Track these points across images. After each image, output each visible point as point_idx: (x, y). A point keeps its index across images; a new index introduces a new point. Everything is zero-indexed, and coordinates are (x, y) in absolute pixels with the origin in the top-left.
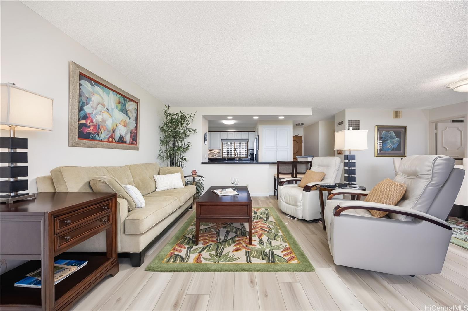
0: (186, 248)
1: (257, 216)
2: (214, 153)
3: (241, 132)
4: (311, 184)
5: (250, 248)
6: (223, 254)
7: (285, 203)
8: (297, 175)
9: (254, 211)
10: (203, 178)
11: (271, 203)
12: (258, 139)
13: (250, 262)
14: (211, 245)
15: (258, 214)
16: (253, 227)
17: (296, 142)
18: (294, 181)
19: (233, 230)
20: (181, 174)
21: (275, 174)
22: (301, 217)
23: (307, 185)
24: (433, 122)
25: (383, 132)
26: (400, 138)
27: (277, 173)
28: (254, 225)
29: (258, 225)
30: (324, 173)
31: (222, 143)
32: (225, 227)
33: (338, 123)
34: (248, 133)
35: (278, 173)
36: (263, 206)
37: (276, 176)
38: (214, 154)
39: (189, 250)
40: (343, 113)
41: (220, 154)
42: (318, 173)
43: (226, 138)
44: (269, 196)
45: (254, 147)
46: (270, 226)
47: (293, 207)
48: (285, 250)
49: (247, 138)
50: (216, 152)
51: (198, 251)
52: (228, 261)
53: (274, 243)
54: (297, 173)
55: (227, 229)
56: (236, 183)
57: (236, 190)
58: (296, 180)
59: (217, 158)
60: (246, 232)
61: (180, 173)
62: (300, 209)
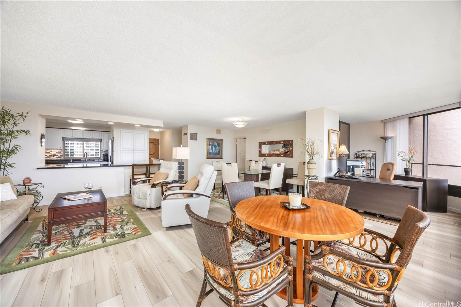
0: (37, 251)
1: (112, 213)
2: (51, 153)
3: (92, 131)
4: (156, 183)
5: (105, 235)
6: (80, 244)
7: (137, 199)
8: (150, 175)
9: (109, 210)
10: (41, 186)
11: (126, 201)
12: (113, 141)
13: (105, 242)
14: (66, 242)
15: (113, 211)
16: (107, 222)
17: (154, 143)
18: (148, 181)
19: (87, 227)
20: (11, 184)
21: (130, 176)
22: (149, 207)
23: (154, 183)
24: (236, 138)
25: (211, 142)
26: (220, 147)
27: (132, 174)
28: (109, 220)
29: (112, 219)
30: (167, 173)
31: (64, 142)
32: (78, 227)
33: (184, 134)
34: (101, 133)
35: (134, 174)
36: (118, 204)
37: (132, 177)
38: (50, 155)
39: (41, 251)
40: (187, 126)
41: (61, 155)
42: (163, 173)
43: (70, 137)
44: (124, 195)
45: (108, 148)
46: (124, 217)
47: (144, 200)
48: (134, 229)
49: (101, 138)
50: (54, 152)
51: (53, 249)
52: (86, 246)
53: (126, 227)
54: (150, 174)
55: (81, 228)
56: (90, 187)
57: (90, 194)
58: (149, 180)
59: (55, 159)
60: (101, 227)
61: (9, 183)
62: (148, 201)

> _Instructions for the task_: Reproduce the whole listing above word for word, leaving the pictures out.

> _Task result_:
Track these points across images. After each image, output each visible point as point_idx: (x, y). A point keeps its index across images; a new index introduces a new point. Everything is zero-indexed, and coordinates are (x, y) in absolute pixels with the origin in the top-left.
0: (186, 248)
1: (257, 216)
2: (214, 153)
3: (241, 132)
4: (311, 184)
5: (250, 248)
6: (223, 254)
7: (285, 203)
8: (297, 175)
9: (254, 211)
10: (203, 178)
11: (271, 203)
12: (258, 139)
13: (250, 262)
14: (211, 245)
15: (258, 214)
16: (253, 227)
17: (296, 142)
18: (294, 181)
19: (233, 230)
20: (181, 174)
21: (275, 174)
22: (301, 217)
23: (307, 185)
24: (433, 122)
25: (383, 132)
26: (400, 138)
27: (277, 173)
28: (254, 225)
29: (258, 225)
30: (324, 173)
31: (222, 143)
32: (225, 227)
33: (338, 123)
34: (248, 133)
35: (278, 173)
36: (263, 206)
37: (276, 176)
38: (214, 154)
39: (189, 250)
40: (343, 113)
41: (220, 154)
42: (318, 173)
43: (226, 138)
44: (269, 196)
45: (254, 147)
46: (270, 226)
47: (293, 207)
48: (285, 250)
49: (247, 138)
50: (216, 152)
51: (198, 251)
52: (228, 261)
53: (274, 243)
54: (297, 173)
55: (227, 229)
56: (236, 183)
57: (236, 190)
58: (296, 180)
59: (217, 158)
60: (246, 232)
61: (180, 173)
62: (300, 209)
0: (37, 251)
1: (112, 213)
2: (51, 153)
3: (92, 131)
4: (156, 183)
5: (105, 235)
6: (80, 244)
7: (137, 199)
8: (150, 175)
9: (109, 210)
10: (41, 186)
11: (126, 201)
12: (113, 141)
13: (105, 242)
14: (66, 242)
15: (113, 211)
16: (107, 222)
17: (154, 143)
18: (148, 181)
19: (87, 227)
20: (11, 184)
21: (130, 176)
22: (149, 207)
23: (154, 183)
24: (236, 138)
25: (211, 142)
26: (220, 147)
27: (132, 174)
28: (109, 220)
29: (112, 219)
30: (167, 173)
31: (64, 142)
32: (78, 227)
33: (184, 134)
34: (101, 133)
35: (134, 174)
36: (118, 204)
37: (132, 177)
38: (50, 155)
39: (41, 251)
40: (187, 126)
41: (61, 155)
42: (163, 173)
43: (70, 137)
44: (124, 195)
45: (108, 148)
46: (124, 217)
47: (144, 200)
48: (134, 229)
49: (101, 138)
50: (54, 152)
51: (53, 249)
52: (86, 246)
53: (126, 227)
54: (150, 174)
55: (81, 228)
56: (90, 187)
57: (90, 194)
58: (149, 180)
59: (55, 159)
60: (101, 227)
61: (9, 183)
62: (148, 201)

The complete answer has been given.